# Task directions:
Can you convert the records from the line containing "106: (188, 343)" up to and including the line containing "128: (223, 373)" into a Markdown table with the columns Number and Record line, one row per line and blank lines left out?

# Information given:

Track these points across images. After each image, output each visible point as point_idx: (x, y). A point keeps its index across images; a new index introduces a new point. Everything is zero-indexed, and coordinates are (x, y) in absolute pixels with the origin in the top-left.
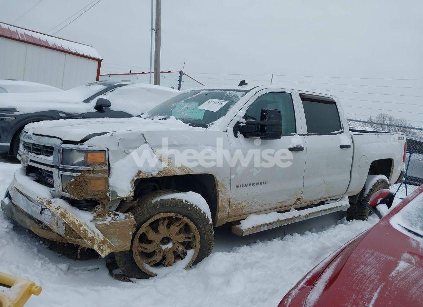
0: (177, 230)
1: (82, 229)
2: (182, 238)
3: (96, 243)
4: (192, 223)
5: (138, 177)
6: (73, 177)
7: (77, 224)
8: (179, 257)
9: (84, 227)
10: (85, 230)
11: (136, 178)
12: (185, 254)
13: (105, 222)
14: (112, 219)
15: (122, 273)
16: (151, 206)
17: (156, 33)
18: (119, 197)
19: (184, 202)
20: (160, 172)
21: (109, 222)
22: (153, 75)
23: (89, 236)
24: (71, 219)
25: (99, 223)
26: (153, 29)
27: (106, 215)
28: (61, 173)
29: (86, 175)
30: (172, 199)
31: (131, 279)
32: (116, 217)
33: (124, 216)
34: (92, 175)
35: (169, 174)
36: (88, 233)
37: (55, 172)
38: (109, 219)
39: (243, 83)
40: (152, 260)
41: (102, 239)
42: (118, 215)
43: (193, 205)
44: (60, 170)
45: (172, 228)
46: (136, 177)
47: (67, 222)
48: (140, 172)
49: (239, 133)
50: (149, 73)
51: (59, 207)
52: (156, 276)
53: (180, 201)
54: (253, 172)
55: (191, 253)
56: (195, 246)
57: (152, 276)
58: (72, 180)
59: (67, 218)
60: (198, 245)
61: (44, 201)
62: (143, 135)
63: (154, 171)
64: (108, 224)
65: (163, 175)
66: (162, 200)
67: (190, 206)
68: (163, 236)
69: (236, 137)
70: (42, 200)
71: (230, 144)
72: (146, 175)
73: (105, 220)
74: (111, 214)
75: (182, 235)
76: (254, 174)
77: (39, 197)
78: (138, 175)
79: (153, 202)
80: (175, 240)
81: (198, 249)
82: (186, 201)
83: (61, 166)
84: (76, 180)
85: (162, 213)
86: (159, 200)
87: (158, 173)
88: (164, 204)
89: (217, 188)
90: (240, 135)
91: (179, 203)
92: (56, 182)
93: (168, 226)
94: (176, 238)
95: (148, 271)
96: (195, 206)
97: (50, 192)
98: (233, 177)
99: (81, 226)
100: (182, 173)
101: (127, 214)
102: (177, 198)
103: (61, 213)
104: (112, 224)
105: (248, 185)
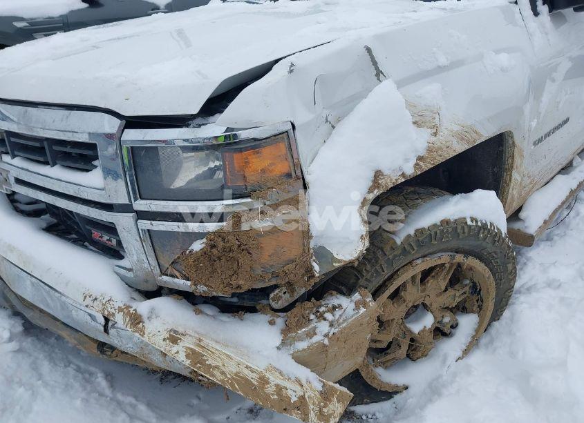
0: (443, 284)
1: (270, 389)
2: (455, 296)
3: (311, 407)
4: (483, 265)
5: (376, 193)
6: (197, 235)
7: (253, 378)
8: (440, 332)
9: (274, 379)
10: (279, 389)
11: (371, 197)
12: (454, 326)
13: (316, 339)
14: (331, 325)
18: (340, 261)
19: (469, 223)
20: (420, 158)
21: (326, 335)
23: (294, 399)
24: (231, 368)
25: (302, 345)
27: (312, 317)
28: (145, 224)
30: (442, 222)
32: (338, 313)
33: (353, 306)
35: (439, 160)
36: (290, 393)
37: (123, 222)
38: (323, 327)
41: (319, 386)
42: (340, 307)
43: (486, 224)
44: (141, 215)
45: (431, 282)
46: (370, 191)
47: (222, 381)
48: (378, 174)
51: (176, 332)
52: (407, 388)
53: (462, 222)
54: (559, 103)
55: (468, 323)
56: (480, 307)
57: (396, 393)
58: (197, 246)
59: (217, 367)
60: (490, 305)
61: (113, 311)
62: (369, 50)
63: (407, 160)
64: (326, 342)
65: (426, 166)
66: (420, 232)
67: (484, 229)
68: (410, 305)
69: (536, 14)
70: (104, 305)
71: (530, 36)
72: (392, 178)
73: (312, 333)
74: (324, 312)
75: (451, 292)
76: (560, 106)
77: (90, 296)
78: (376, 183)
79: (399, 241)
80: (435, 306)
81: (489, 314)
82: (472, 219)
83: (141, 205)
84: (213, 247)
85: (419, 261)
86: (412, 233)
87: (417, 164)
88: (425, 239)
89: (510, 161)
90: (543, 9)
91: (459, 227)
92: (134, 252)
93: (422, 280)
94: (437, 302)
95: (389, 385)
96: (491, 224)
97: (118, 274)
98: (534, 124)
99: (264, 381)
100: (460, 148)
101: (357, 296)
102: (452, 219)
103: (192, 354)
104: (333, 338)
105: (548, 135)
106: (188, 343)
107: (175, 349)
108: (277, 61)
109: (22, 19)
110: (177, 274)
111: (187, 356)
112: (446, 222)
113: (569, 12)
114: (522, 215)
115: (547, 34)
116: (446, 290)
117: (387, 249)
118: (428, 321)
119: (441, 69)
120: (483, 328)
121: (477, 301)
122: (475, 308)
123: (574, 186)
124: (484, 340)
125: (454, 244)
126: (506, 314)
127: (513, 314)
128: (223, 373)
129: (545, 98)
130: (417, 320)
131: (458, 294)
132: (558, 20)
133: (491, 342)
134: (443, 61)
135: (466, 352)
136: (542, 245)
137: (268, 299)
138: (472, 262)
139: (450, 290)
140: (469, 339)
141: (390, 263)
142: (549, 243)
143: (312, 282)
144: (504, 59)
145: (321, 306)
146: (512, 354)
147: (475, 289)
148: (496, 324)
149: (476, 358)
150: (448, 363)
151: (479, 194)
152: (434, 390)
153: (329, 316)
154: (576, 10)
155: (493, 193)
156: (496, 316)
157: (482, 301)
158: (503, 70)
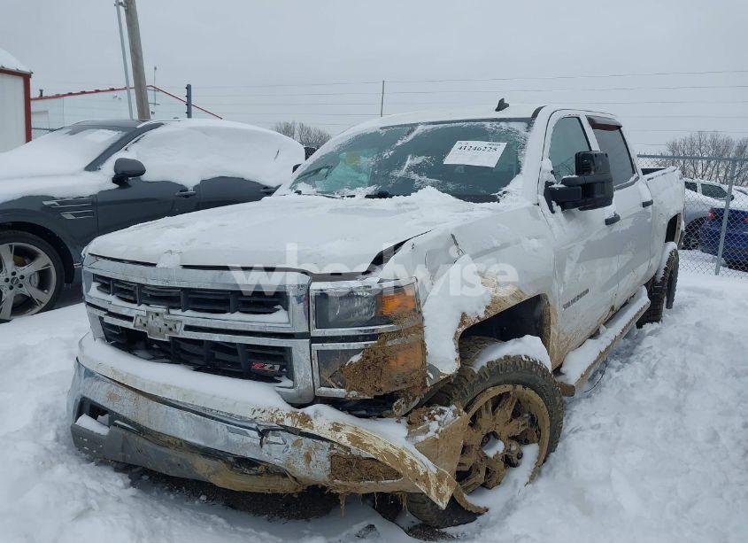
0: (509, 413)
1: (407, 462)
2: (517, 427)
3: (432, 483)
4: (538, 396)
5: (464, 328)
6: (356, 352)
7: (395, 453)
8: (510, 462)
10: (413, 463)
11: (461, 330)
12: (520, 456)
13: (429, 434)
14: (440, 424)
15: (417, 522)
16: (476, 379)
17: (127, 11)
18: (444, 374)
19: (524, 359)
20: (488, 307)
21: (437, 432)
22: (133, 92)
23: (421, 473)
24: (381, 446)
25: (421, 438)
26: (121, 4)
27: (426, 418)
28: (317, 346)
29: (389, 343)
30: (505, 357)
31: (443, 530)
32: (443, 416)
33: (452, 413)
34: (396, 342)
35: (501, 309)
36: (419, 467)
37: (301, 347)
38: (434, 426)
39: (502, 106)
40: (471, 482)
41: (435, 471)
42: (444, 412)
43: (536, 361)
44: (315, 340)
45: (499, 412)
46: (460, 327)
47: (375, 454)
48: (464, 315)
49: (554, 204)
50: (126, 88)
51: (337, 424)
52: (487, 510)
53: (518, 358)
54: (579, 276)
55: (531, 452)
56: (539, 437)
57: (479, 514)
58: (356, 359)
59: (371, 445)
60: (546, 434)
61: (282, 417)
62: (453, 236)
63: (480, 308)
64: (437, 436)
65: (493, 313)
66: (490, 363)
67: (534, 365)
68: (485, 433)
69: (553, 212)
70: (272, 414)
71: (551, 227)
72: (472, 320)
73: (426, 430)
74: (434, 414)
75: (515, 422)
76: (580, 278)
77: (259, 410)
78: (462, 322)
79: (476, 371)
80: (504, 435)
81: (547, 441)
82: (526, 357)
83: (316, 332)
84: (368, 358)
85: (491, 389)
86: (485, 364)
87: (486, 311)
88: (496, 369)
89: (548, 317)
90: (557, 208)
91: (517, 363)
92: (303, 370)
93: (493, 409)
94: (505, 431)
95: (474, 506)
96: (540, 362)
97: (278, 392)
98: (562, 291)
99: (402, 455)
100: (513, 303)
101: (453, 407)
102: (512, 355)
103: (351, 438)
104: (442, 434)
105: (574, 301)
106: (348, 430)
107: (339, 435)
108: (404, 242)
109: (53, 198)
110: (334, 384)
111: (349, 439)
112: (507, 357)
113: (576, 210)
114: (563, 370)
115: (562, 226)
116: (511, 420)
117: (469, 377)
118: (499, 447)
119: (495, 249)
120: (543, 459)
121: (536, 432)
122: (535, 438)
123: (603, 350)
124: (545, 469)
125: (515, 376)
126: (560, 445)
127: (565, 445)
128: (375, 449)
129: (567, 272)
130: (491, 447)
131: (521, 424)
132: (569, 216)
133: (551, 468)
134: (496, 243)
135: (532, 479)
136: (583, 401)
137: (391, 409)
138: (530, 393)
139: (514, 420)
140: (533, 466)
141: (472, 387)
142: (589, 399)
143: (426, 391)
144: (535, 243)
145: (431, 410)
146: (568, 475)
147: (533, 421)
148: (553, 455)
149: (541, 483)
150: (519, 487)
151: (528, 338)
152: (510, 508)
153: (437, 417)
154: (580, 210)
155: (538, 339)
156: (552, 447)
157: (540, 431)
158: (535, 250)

==

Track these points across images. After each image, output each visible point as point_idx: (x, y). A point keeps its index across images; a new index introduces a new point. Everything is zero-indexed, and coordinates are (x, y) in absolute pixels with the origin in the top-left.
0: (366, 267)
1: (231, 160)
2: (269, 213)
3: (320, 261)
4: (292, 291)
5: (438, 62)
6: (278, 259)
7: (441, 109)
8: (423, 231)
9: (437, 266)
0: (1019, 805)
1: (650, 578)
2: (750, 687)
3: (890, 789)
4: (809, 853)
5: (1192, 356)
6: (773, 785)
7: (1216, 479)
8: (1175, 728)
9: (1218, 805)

# Task answer:
| Number | Record line |
|---|---|
| 1 | 106: (188, 343) |
| 2 | 107: (175, 349) |
| 3 | 108: (277, 61) |
| 4 | 109: (22, 19) |
| 5 | 110: (177, 274) |
| 6 | 111: (187, 356) |
| 7 | 112: (446, 222) |
| 8 | 113: (569, 12) |
| 9 | 114: (522, 215) |
| 10 | 115: (547, 34) |
| 11 | 116: (446, 290) |
| 12 | 117: (387, 249) |
| 13 | 118: (428, 321) |
| 14 | 119: (441, 69) |
| 15 | 120: (483, 328) |
| 16 | 121: (477, 301) |
| 17 | 122: (475, 308) |
| 18 | 123: (574, 186) |
| 19 | 124: (484, 340) |
| 20 | 125: (454, 244) |
| 21 | 126: (506, 314) |
| 22 | 127: (513, 314) |
| 23 | 128: (223, 373) |